WHAT YOU NEED TO DO: Set each entry down exactly as written.

Bounding box prediction data:
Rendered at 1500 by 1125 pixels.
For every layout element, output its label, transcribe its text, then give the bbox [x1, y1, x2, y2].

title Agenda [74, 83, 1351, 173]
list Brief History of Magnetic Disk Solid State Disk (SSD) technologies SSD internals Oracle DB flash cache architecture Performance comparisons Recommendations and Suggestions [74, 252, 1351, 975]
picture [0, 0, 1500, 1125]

TASK SOLUTION:
Rendered at 1500 by 1125 pixels.
For every layout element, output its label, transcribe its text, then give the bbox [x1, y1, x2, y2].

title Agenda [74, 83, 1351, 173]
list Brief History of Magnetic Disk Solid State Disk (SSD) technologies SSD internals Oracle DB flash cache architecture Performance comparisons Recommendations and Suggestions [74, 252, 1351, 975]
picture [0, 0, 1500, 1125]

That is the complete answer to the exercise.